# Exercise objective
Reproduce the entries shown below only from the line with "(426, 423) none -> [110,972,154,985] in rot" down to the line with "[537,842,658,858] der Drehregler", keeping both end lines and copying each one exactly.

# Material for this exercise
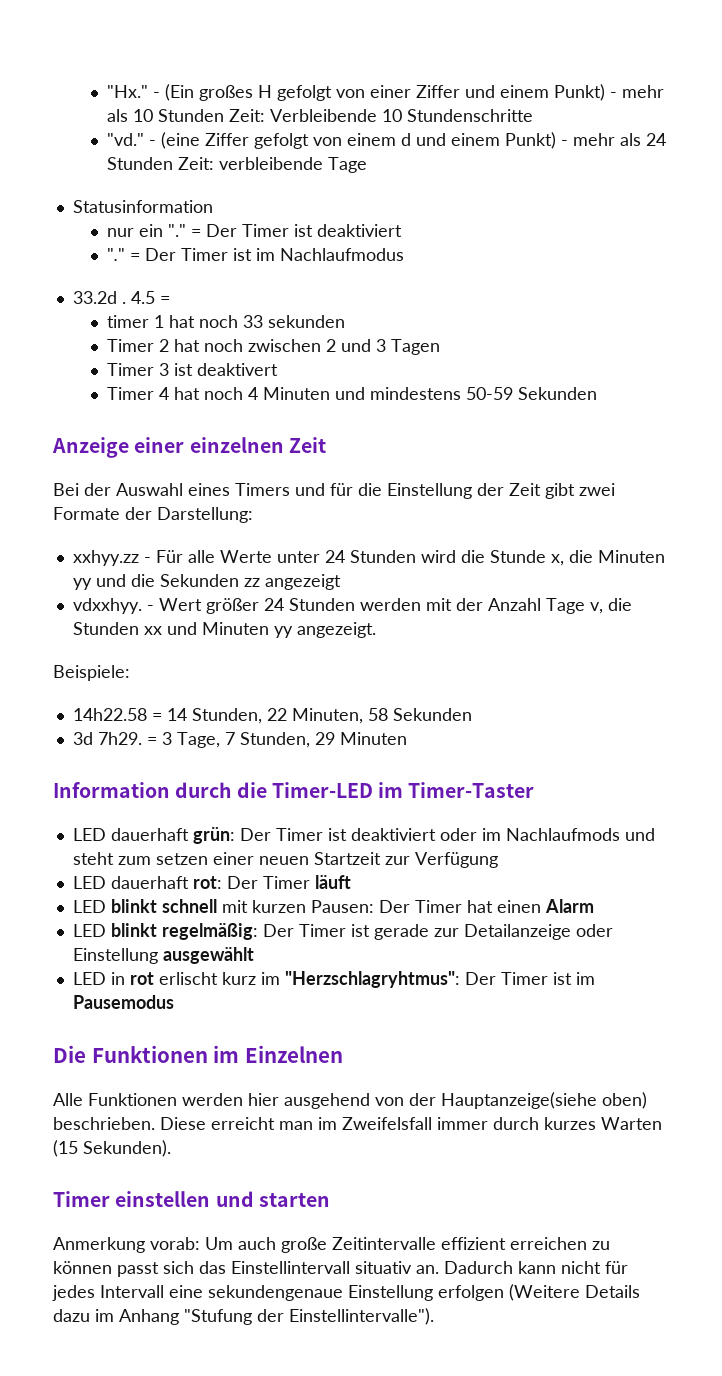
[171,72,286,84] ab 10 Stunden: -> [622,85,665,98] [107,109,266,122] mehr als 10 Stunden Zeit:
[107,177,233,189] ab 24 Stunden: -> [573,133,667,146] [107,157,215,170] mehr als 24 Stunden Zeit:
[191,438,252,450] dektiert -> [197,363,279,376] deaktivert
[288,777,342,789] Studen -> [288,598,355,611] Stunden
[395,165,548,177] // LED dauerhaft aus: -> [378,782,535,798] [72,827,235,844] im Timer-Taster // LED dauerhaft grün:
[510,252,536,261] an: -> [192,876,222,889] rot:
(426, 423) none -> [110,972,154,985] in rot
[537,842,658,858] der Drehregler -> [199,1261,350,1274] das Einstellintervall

==

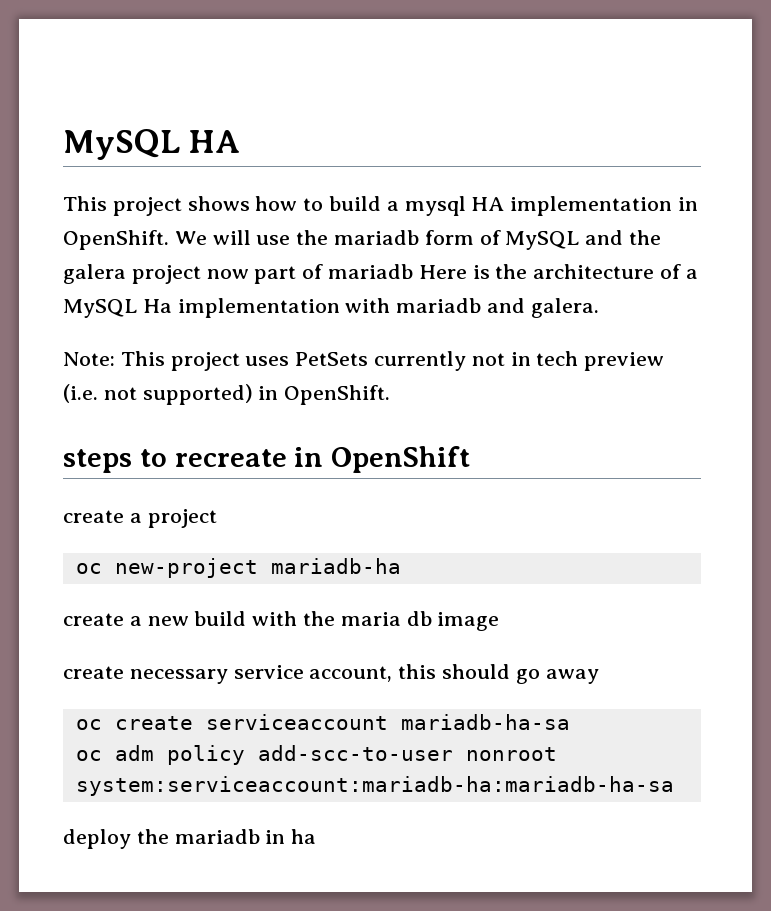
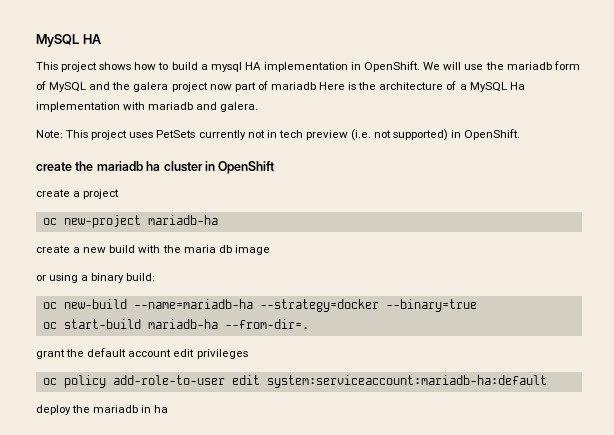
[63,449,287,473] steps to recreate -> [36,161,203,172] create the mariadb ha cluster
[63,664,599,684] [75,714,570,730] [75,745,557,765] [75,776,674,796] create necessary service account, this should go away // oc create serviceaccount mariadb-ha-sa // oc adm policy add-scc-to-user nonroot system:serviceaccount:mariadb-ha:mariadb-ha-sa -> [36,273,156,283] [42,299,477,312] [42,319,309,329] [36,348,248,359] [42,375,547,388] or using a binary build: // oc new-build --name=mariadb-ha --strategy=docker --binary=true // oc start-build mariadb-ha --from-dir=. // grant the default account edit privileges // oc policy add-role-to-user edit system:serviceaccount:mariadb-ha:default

...

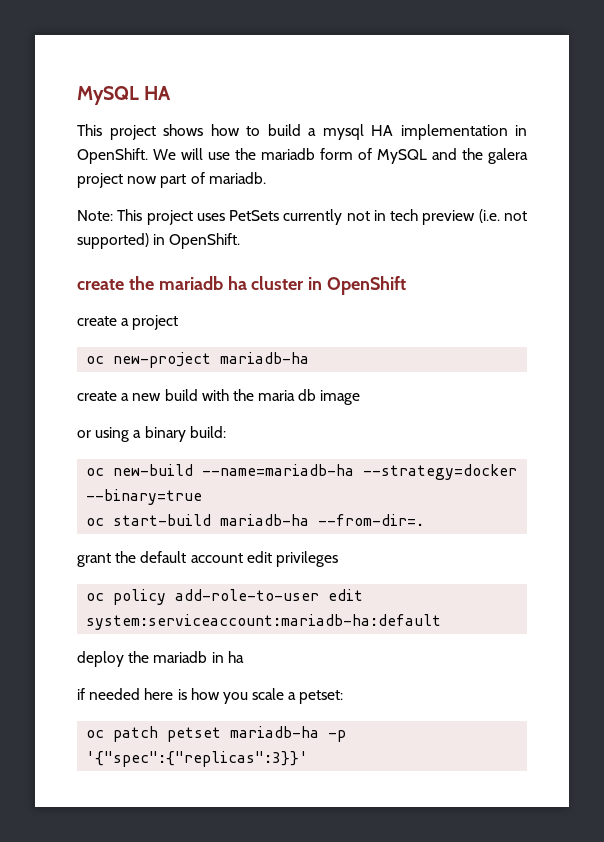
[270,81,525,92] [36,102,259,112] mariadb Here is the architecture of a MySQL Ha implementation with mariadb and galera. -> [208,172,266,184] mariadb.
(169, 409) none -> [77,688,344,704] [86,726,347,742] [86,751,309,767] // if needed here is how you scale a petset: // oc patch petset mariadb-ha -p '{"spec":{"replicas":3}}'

# Task solution
(426, 423) none -> [110,972,154,985] in rot
[537,842,658,858] der Drehregler -> [199,1261,350,1274] das Einstellintervall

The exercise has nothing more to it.